::: GIVEN TEXT :::

Based on the project’s progress so far, we believe that B-Q MINDED is on track to achieve its ambition to remove current technological barriers that prevent quantitative MRI to be used in routine clinical practice. We expect that the newly developed methods for (super resolution) image reconstruction, parameter estimation, intra-scan modulation and optimal experiment design have the potential to provide the required reduction of scan time. We are well on track to reduce image acquisition time by a factor 2-5. Furthermore, the in silico numerical models that are being developed will support the biological interpretation of the Q-MRI metrics, in particular in the domain of diffusion imaging and relaxometry. Since the potential of the worldwide (pre)clinical Q-MRI market is huge and there is a clear demand for technological solutions to reduce scan time for improving throughput, cost efficiency and patient comfort, the potential socio-economic impact of a successful delivery of our project goals is very high. Moreover, reduction of scan time through accelerated Q-MRI limits motion related artefacts and hence improves image quality, which has a direct positive impact on clinical diagnostic value.

::: RECORDED DATA :::

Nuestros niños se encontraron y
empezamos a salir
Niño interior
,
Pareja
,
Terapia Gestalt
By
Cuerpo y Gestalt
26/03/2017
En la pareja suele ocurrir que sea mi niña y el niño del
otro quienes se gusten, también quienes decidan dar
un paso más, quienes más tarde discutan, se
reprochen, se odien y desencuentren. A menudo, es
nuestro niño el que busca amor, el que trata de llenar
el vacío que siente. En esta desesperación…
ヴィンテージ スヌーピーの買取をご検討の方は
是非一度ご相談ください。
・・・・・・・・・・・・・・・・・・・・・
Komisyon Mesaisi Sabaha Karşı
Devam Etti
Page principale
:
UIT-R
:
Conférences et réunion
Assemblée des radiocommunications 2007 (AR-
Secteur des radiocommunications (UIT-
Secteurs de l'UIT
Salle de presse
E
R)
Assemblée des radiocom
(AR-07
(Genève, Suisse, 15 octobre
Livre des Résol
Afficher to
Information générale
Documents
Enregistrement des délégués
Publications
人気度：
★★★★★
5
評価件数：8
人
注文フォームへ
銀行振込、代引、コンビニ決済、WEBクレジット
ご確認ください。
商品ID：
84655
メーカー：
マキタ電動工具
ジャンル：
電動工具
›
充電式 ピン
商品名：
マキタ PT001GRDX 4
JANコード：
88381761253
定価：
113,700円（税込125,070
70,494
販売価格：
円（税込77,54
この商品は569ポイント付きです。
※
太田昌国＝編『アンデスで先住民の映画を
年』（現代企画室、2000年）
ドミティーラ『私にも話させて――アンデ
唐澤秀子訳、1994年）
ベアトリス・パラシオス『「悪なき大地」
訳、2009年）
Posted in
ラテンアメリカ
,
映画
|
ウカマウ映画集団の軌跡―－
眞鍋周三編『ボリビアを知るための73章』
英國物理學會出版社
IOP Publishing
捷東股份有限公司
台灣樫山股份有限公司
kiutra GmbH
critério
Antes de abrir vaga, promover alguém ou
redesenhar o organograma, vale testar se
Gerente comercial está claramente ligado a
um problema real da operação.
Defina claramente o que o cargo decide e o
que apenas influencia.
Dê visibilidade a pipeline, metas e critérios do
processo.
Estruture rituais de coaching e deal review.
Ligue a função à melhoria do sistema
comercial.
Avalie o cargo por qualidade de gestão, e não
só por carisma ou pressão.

:::

REQUIRED TASKS:
1. Using the B-Q MINDED text, decide whether each statement agrees with it, answering yes or no and quoting the deciding words: (a) The project is on track to cut image acquisition time by a factor of 2-5. (b) The in silico models will mainly support the interpretation of cardiac imaging. (c) Shorter scans through accelerated Q-MRI limit motion related artefacts.
2. According to the B-Q MINDED text, what three aims drive the demand for technology that reduces scan time?

COMPLETED EXERCISE:
1.
(a) Yes: "We are well on track to reduce image acquisition time by a factor 2-5."
(b) No: "in particular in the domain of diffusion imaging and relaxometry."
(c) Yes: "reduction of scan time through accelerated Q-MRI limits motion related artefacts"

2. Improving throughput, cost efficiency and patient comfort.